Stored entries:
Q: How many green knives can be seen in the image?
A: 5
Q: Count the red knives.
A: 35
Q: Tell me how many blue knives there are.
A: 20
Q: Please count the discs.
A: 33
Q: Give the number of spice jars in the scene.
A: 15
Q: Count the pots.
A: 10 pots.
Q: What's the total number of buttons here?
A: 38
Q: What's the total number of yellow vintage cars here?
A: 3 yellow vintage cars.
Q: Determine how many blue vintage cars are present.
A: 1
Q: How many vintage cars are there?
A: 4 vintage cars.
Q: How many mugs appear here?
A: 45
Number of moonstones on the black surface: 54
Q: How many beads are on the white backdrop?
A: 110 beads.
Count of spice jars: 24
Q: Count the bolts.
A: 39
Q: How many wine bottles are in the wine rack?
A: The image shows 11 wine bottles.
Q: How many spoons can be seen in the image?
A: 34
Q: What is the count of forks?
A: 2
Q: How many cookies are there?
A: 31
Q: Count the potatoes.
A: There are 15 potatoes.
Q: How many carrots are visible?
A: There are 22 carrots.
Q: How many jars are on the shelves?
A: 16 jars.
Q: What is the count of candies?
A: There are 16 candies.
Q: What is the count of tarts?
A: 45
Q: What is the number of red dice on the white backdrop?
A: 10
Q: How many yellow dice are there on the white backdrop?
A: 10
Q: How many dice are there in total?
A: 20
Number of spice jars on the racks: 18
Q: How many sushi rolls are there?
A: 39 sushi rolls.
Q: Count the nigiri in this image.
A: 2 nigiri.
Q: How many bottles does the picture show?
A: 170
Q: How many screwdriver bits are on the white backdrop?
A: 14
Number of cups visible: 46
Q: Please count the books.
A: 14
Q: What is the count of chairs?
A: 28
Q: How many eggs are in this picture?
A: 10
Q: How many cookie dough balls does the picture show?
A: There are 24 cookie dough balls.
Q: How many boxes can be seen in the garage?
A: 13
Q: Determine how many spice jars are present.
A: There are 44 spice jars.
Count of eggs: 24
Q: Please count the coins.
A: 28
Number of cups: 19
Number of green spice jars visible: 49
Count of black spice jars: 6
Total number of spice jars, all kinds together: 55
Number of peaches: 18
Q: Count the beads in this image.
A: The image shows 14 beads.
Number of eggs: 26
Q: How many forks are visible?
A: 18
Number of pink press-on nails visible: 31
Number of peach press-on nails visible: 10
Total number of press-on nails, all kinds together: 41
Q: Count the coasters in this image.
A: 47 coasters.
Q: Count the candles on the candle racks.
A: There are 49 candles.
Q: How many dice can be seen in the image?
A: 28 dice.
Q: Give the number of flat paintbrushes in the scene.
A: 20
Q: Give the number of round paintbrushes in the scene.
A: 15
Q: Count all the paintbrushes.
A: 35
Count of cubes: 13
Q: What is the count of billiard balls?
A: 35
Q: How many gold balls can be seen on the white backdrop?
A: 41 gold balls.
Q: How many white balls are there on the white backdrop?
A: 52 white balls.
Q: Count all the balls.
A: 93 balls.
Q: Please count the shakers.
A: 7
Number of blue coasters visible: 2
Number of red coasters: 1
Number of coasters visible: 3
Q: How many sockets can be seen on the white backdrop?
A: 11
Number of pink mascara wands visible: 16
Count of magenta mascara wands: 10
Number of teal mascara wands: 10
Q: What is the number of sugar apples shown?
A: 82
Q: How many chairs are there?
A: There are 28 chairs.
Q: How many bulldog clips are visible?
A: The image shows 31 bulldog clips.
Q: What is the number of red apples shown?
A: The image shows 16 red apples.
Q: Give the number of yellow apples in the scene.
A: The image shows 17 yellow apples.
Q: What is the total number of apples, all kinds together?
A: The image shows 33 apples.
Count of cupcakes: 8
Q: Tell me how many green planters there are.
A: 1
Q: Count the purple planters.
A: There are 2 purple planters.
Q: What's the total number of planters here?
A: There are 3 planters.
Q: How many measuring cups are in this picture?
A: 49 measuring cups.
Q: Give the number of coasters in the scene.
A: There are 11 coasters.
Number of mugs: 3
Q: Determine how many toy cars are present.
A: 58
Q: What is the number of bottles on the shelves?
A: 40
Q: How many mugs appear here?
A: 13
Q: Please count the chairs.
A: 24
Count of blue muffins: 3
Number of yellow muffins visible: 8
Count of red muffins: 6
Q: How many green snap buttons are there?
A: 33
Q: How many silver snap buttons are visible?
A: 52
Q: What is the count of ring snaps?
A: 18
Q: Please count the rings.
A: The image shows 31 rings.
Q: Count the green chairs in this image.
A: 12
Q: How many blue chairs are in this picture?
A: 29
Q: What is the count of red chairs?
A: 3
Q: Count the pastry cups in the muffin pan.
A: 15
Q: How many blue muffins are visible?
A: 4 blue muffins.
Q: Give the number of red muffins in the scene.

• **REQUIRED TASK**: Put every line of the material above into a Markdown table with two columns, No. and Text, numbering the rows in order and leaving out any blank lines.

• **RESULT**:
| No. | Text |
|---|---|
| 1 | Q: How many green knives can be seen in the image? |
| 2 | A: 5 |
| 3 | Q: Count the red knives. |
| 4 | A: 35 |
| 5 | Q: Tell me how many blue knives there are. |
| 6 | A: 20 |
| 7 | Q: Please count the discs. |
| 8 | A: 33 |
| 9 | Q: Give the number of spice jars in the scene. |
| 10 | A: 15 |
| 11 | Q: Count the pots. |
| 12 | A: 10 pots. |
| 13 | Q: What's the total number of buttons here? |
| 14 | A: 38 |
| 15 | Q: What's the total number of yellow vintage cars here? |
| 16 | A: 3 yellow vintage cars. |
| 17 | Q: Determine how many blue vintage cars are present. |
| 18 | A: 1 |
| 19 | Q: How many vintage cars are there? |
| 20 | A: 4 vintage cars. |
| 21 | Q: How many mugs appear here? |
| 22 | A: 45 |
| 23 | Number of moonstones on the black surface: 54 |
| 24 | Q: How many beads are on the white backdrop? |
| 25 | A: 110 beads. |
| 26 | Count of spice jars: 24 |
| 27 | Q: Count the bolts. |
| 28 | A: 39 |
| 29 | Q: How many wine bottles are in the wine rack? |
| 30 | A: The image shows 11 wine bottles. |
| 31 | Q: How many spoons can be seen in the image? |
| 32 | A: 34 |
| 33 | Q: What is the count of forks? |
| 34 | A: 2 |
| 35 | Q: How many cookies are there? |
| 36 | A: 31 |
| 37 | Q: Count the potatoes. |
| 38 | A: There are 15 potatoes. |
| 39 | Q: How many carrots are visible? |
| 40 | A: There are 22 carrots. |
| 41 | Q: How many jars are on the shelves? |
| 42 | A: 16 jars. |
| 43 | Q: What is the count of candies? |
| 44 | A: There are 16 candies. |
| 45 | Q: What is the count of tarts? |
| 46 | A: 45 |
| 47 | Q: What is the number of red dice on the white backdrop? |
| 48 | A: 10 |
| 49 | Q: How many yellow dice are there on the white backdrop? |
| 50 | A: 10 |
| 51 | Q: How many dice are there in total? |
| 52 | A: 20 |
| 53 | Number of spice jars on the racks: 18 |
| 54 | Q: How many sushi rolls are there? |
| 55 | A: 39 sushi rolls. |
| 56 | Q: Count the nigiri in this image. |
| 57 | A: 2 nigiri. |
| 58 | Q: How many bottles does the picture show? |
| 59 | A: 170 |
| 60 | Q: How many screwdriver bits are on the white backdrop? |
| 61 | A: 14 |
| 62 | Number of cups visible: 46 |
| 63 | Q: Please count the books. |
| 64 | A: 14 |
| 65 | Q: What is the count of chairs? |
| 66 | A: 28 |
| 67 | Q: How many eggs are in this picture? |
| 68 | A: 10 |
| 69 | Q: How many cookie dough balls does the picture show? |
| 70 | A: There are 24 cookie dough balls. |
| 71 | Q: How many boxes can be seen in the garage? |
| 72 | A: 13 |
| 73 | Q: Determine how many spice jars are present. |
| 74 | A: There are 44 spice jars. |
| 75 | Count of eggs: 24 |
| 76 | Q: Please count the coins. |
| 77 | A: 28 |
| 78 | Number of cups: 19 |
| 79 | Number of green spice jars visible: 49 |
| 80 | Count of black spice jars: 6 |
| 81 | Total number of spice jars, all kinds together: 55 |
| 82 | Number of peaches: 18 |
| 83 | Q: Count the beads in this image. |
| 84 | A: The image shows 14 beads. |
| 85 | Number of eggs: 26 |
| 86 | Q: How many forks are visible? |
| 87 | A: 18 |
| 88 | Number of pink press-on nails visible: 31 |
| 89 | Number of peach press-on nails visible: 10 |
| 90 | Total number of press-on nails, all kinds together: 41 |
| 91 | Q: Count the coasters in this image. |
| 92 | A: 47 coasters. |
| 93 | Q: Count the candles on the candle racks. |
| 94 | A: There are 49 candles. |
| 95 | Q: How many dice can be seen in the image? |
| 96 | A: 28 dice. |
| 97 | Q: Give the number of flat paintbrushes in the scene. |
| 98 | A: 20 |
| 99 | Q: Give the number of round paintbrushes in the scene. |
| 100 | A: 15 |
| 101 | Q: Count all the paintbrushes. |
| 102 | A: 35 |
| 103 | Count of cubes: 13 |
| 104 | Q: What is the count of billiard balls? |
| 105 | A: 35 |
| 106 | Q: How many gold balls can be seen on the white backdrop? |
| 107 | A: 41 gold balls. |
| 108 | Q: How many white balls are there on the white backdrop? |
| 109 | A: 52 white balls. |
| 110 | Q: Count all the balls. |
| 111 | A: 93 balls. |
| 112 | Q: Please count the shakers. |
| 113 | A: 7 |
| 114 | Number of blue coasters visible: 2 |
| 115 | Number of red coasters: 1 |
| 116 | Number of coasters visible: 3 |
| 117 | Q: How many sockets can be seen on the white backdrop? |
| 118 | A: 11 |
| 119 | Number of pink mascara wands visible: 16 |
| 120 | Count of magenta mascara wands: 10 |
| 121 | Number of teal mascara wands: 10 |
| 122 | Q: What is the number of sugar apples shown? |
| 123 | A: 82 |
| 124 | Q: How many chairs are there? |
| 125 | A: There are 28 chairs. |
| 126 | Q: How many bulldog clips are visible? |
| 127 | A: The image shows 31 bulldog clips. |
| 128 | Q: What is the number of red apples shown? |
| 129 | A: The image shows 16 red apples. |
| 130 | Q: Give the number of yellow apples in the scene. |
| 131 | A: The image shows 17 yellow apples. |
| 132 | Q: What is the total number of apples, all kinds together? |
| 133 | A: The image shows 33 apples. |
| 134 | Count of cupcakes: 8 |
| 135 | Q: Tell me how many green planters there are. |
| 136 | A: 1 |
| 137 | Q: Count the purple planters. |
| 138 | A: There are 2 purple planters. |
| 139 | Q: What's the total number of planters here? |
| 140 | A: There are 3 planters. |
| 141 | Q: How many measuring cups are in this picture? |
| 142 | A: 49 measuring cups. |
| 143 | Q: Give the number of coasters in the scene. |
| 144 | A: There are 11 coasters. |
| 145 | Number of mugs: 3 |
| 146 | Q: Determine how many toy cars are present. |
| 147 | A: 58 |
| 148 | Q: What is the number of bottles on the shelves? |
| 149 | A: 40 |
| 150 | Q: How many mugs appear here? |
| 151 | A: 13 |
| 152 | Q: Please count the chairs. |
| 153 | A: 24 |
| 154 | Count of blue muffins: 3 |
| 155 | Number of yellow muffins visible: 8 |
| 156 | Count of red muffins: 6 |
| 157 | Q: How many green snap buttons are there? |
| 158 | A: 33 |
| 159 | Q: How many silver snap buttons are visible? |
| 160 | A: 52 |
| 161 | Q: What is the count of ring snaps? |
| 162 | A: 18 |
| 163 | Q: Please count the rings. |
| 164 | A: The image shows 31 rings. |
| 165 | Q: Count the green chairs in this image. |
| 166 | A: 12 |
| 167 | Q: How many blue chairs are in this picture? |
| 168 | A: 29 |
| 169 | Q: What is the count of red chairs? |
| 170 | A: 3 |
| 171 | Q: Count the pastry cups in the muffin pan. |
| 172 | A: 15 |
| 173 | Q: How many blue muffins are visible? |
| 174 | A: 4 blue muffins. |
| 175 | Q: Give the number of red muffins in the scene. |